Format every line of the rows below as a Markdown table with the columns "No." and "Text," numbering the lines in order. Leave out blank lines and the pictures.

Plotted data images
-- Opening Marker --

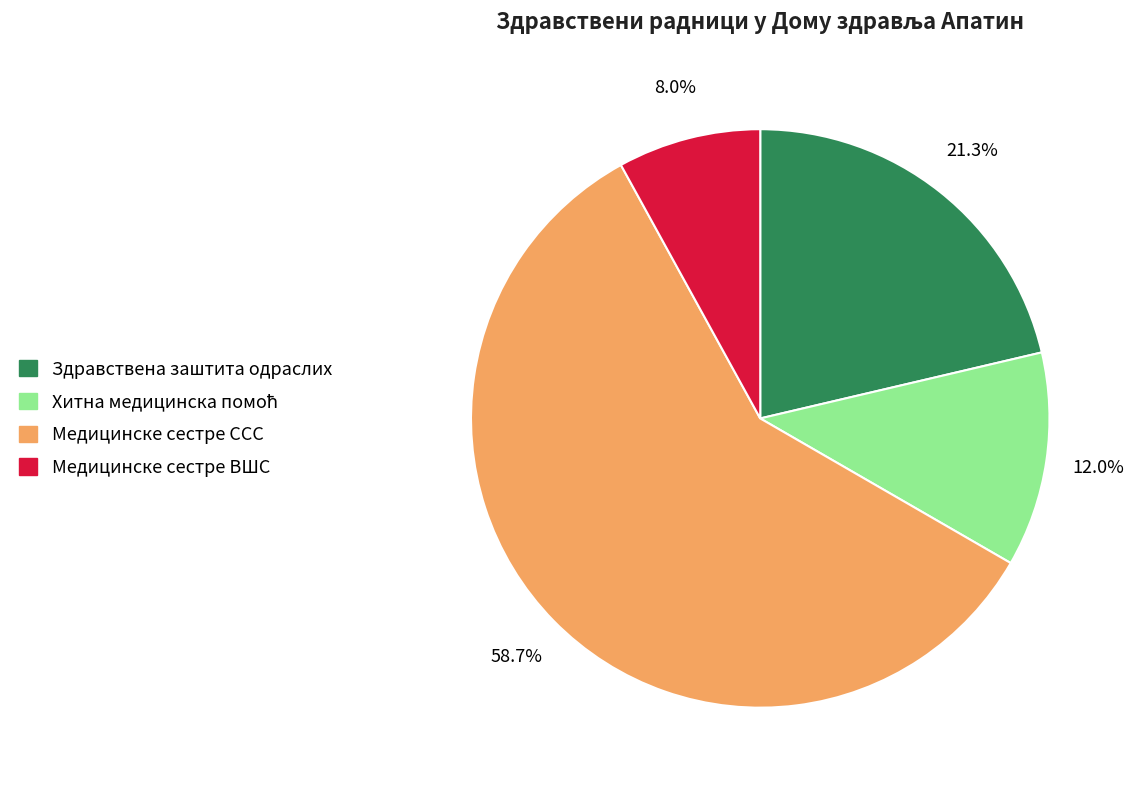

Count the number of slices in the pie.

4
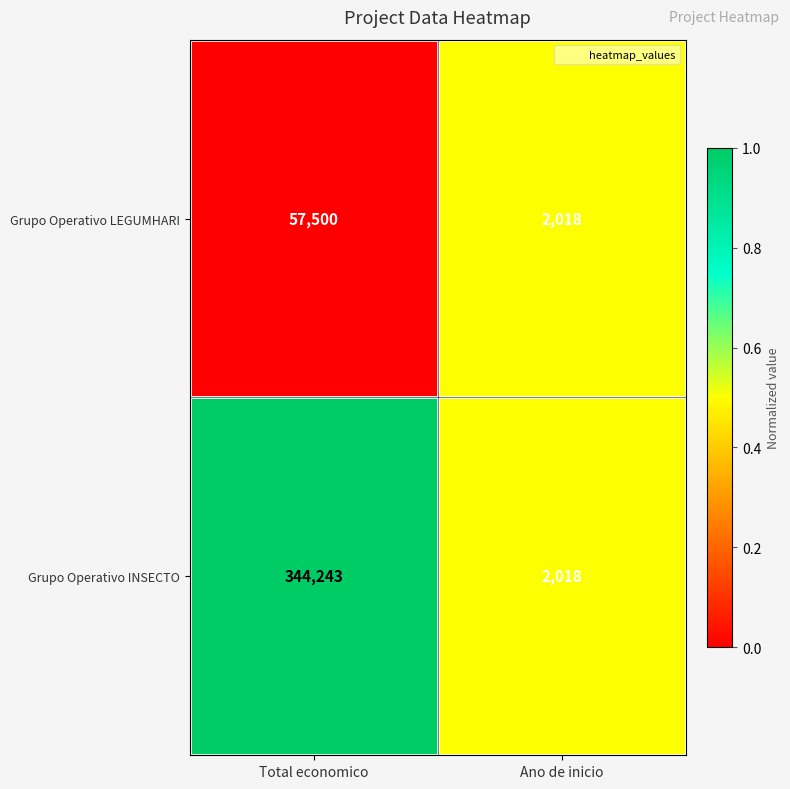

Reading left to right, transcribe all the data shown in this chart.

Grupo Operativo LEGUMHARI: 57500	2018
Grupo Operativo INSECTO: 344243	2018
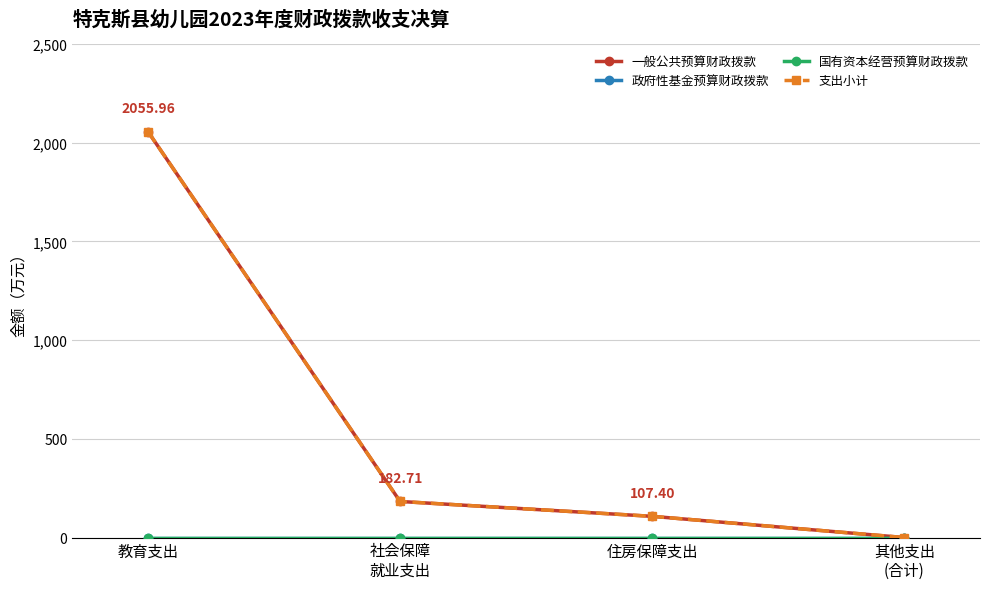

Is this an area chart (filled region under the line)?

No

-- Closing Marker --

→ EXERCISE RESPONSE:
| No. | Text |
|---|---|
| 1 | Count the number of slices in the pie. |
| 2 | 4 |
| 3 | Reading left to right, transcribe all the data shown in this chart. |
| 4 | Grupo Operativo LEGUMHARI: 57500	2018 |
| 5 | Grupo Operativo INSECTO: 344243	2018 |
| 6 | Is this an area chart (filled region under the line)? |
| 7 | No |